TASK INSTRUCTIONS
Copy the records exactly, leaving out every picture.
- - - - -
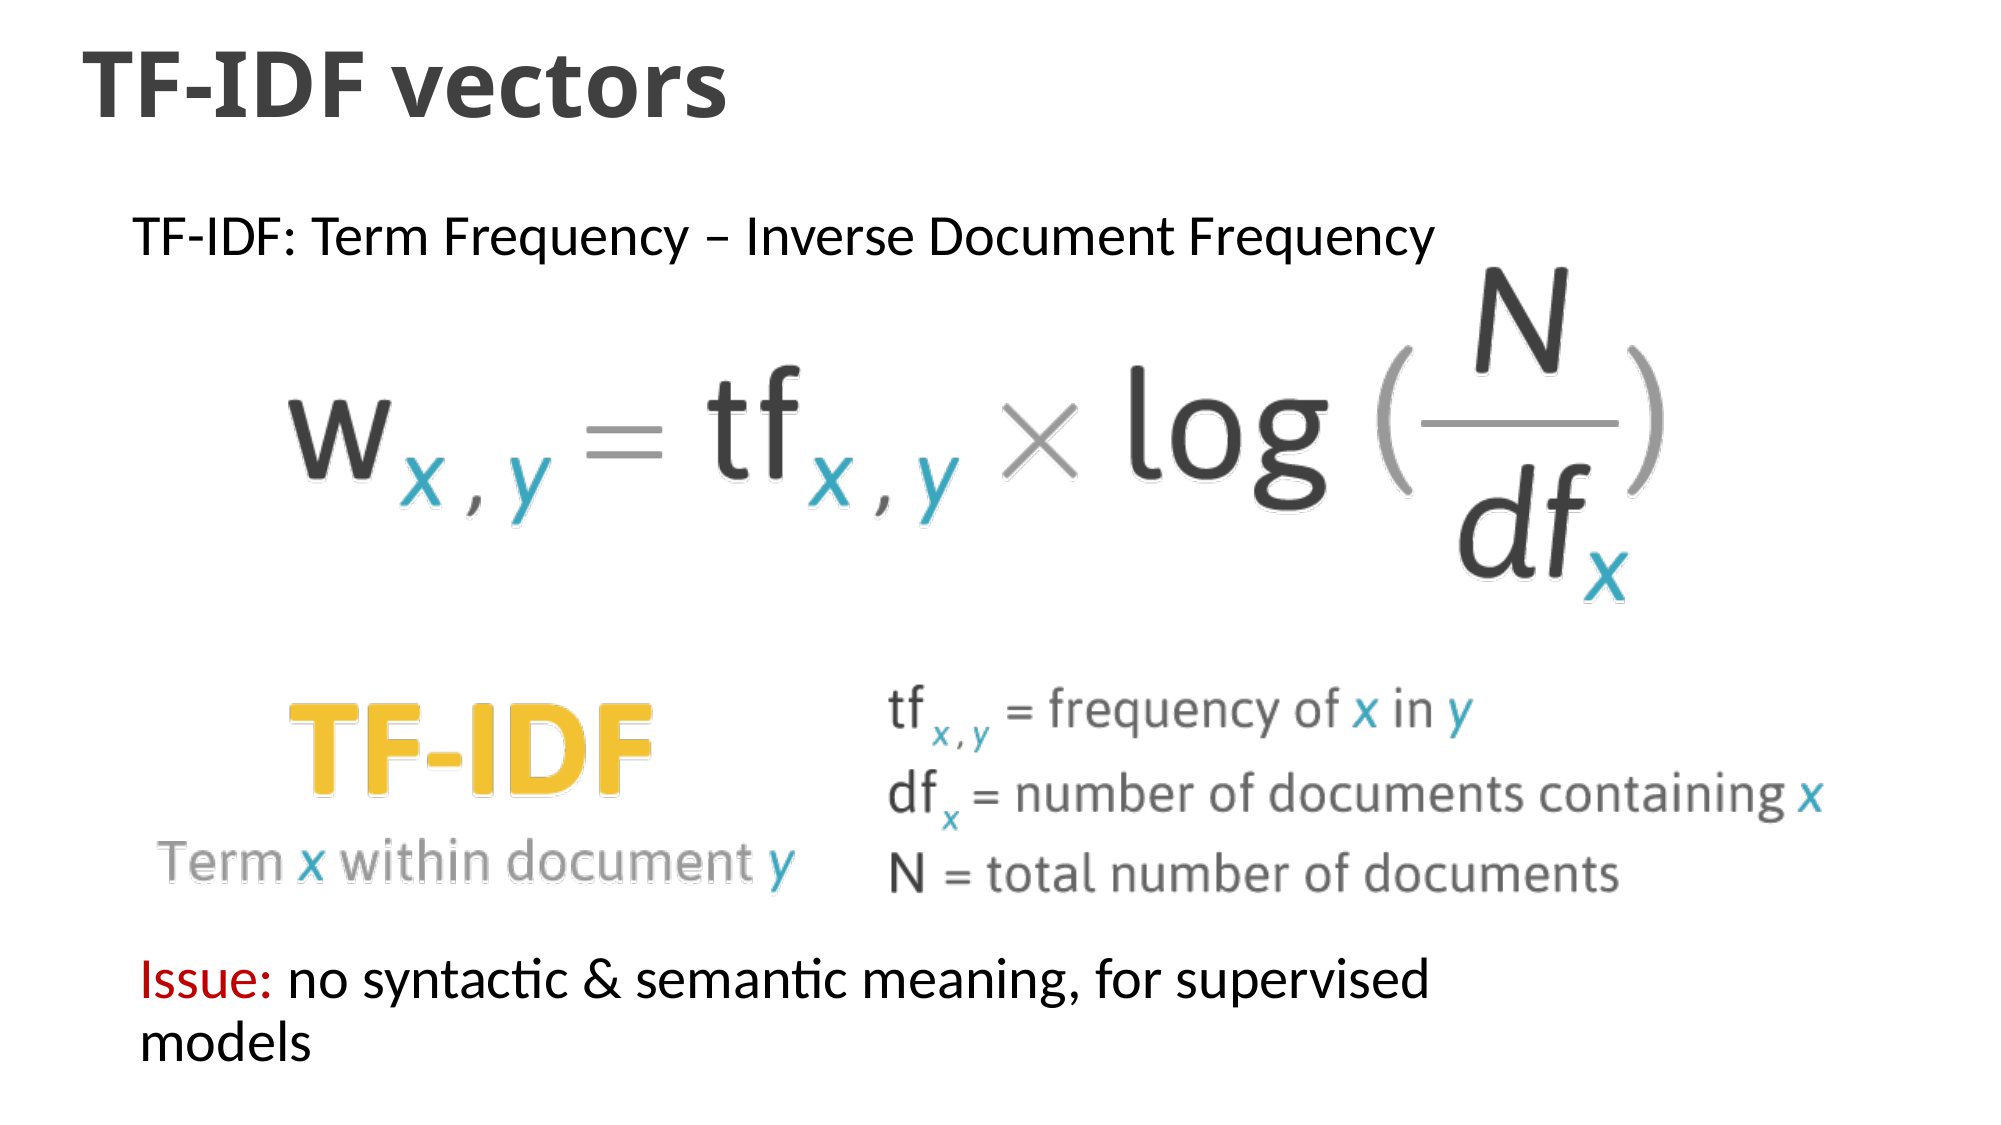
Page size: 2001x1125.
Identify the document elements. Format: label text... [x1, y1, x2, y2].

picture [0, 258, 2000, 937]
text_box Issue: no syntactic & semantic meaning, for supervised models [124, 940, 1511, 1125]
text_box TF-IDF: Term Frequency – Inverse Document Frequency [117, 198, 1518, 258]
text_box TF-IDF vectors [66, 18, 1398, 143]
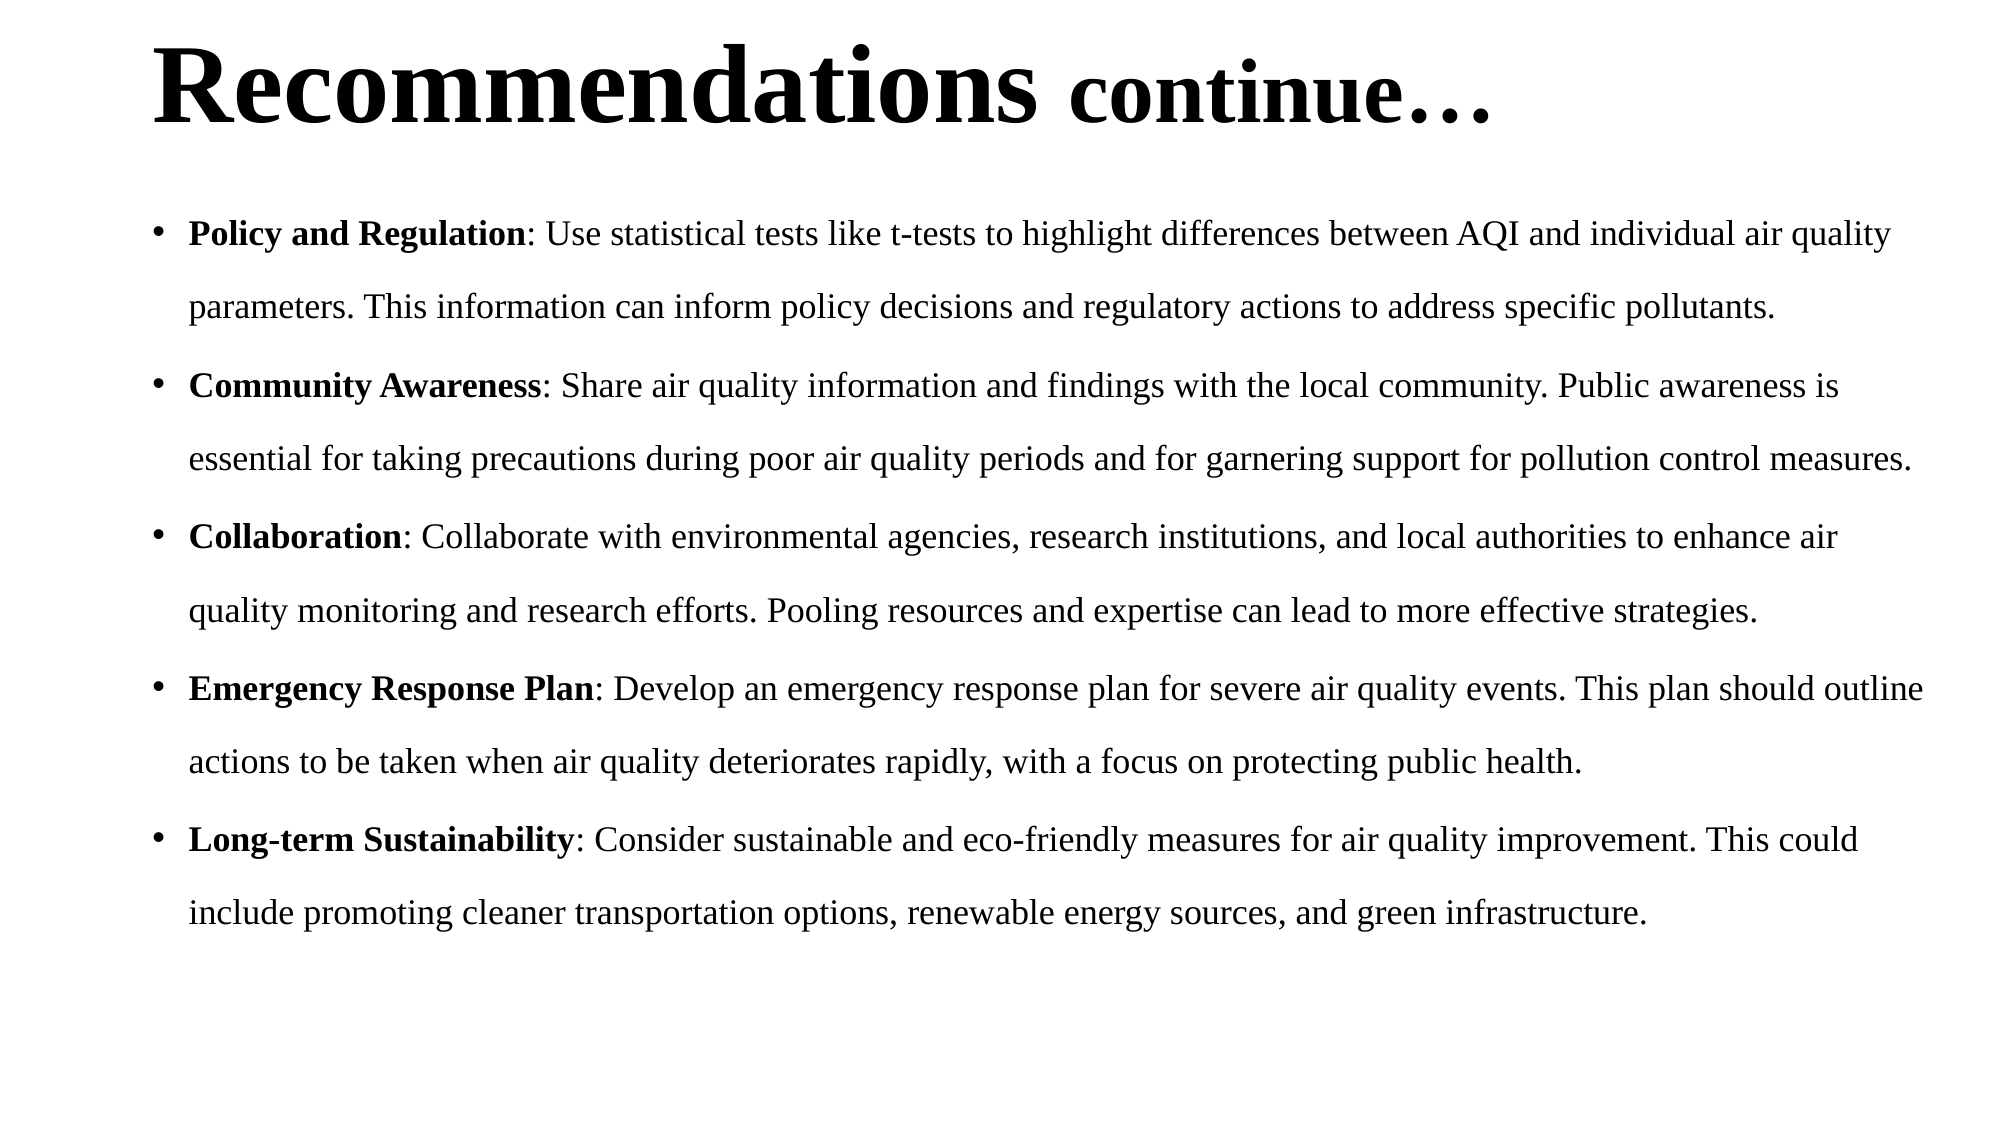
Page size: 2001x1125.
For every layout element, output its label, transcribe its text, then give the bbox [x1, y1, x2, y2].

list Policy and Regulation: Use statistical tests like t-tests to highlight differences between AQI and individual air quality parameters. This information can inform policy decisions and regulatory actions to address specific pollutants. Community Awareness: Share air quality information and findings with the local community. Public awareness is essential for taking precautions during poor air quality periods and for garnering support for pollution control measures. Collaboration: Collaborate with environmental agencies, research institutions, and local authorities to enhance air quality monitoring and research efforts. Pooling resources and expertise can lead to more effective strategies. Emergency Response Plan: Develop an emergency response plan for severe air quality events. This plan should outline actions to be taken when air quality deteriorates rapidly, with a focus on protecting public health. Long-term Sustainability: Consider sustainable and eco-friendly measures for air quality improvement. This could include promoting cleaner transportation options, renewable energy sources, and green infrastructure. [137, 172, 1948, 1104]
title Recommendations continue… [137, 0, 1863, 172]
- - - - -
RESPONSE AREA
Page size: 2001x1125.
Identify the document elements. Format: label text... [x1, y1, x2, y2].

picture [0, 258, 2000, 937]
text_box Issue: no syntactic & semantic meaning, for supervised models [124, 940, 1511, 1125]
text_box TF-IDF: Term Frequency – Inverse Document Frequency [117, 198, 1518, 258]
text_box TF-IDF vectors [66, 18, 1398, 143]
Page size: 2001x1125.
For every layout element, output its label, transcribe its text, then give the bbox [x1, y1, x2, y2].

list Policy and Regulation: Use statistical tests like t-tests to highlight differences between AQI and individual air quality parameters. This information can inform policy decisions and regulatory actions to address specific pollutants. Community Awareness: Share air quality information and findings with the local community. Public awareness is essential for taking precautions during poor air quality periods and for garnering support for pollution control measures. Collaboration: Collaborate with environmental agencies, research institutions, and local authorities to enhance air quality monitoring and research efforts. Pooling resources and expertise can lead to more effective strategies. Emergency Response Plan: Develop an emergency response plan for severe air quality events. This plan should outline actions to be taken when air quality deteriorates rapidly, with a focus on protecting public health. Long-term Sustainability: Consider sustainable and eco-friendly measures for air quality improvement. This could include promoting cleaner transportation options, renewable energy sources, and green infrastructure. [137, 172, 1948, 1104]
title Recommendations continue… [137, 0, 1863, 172]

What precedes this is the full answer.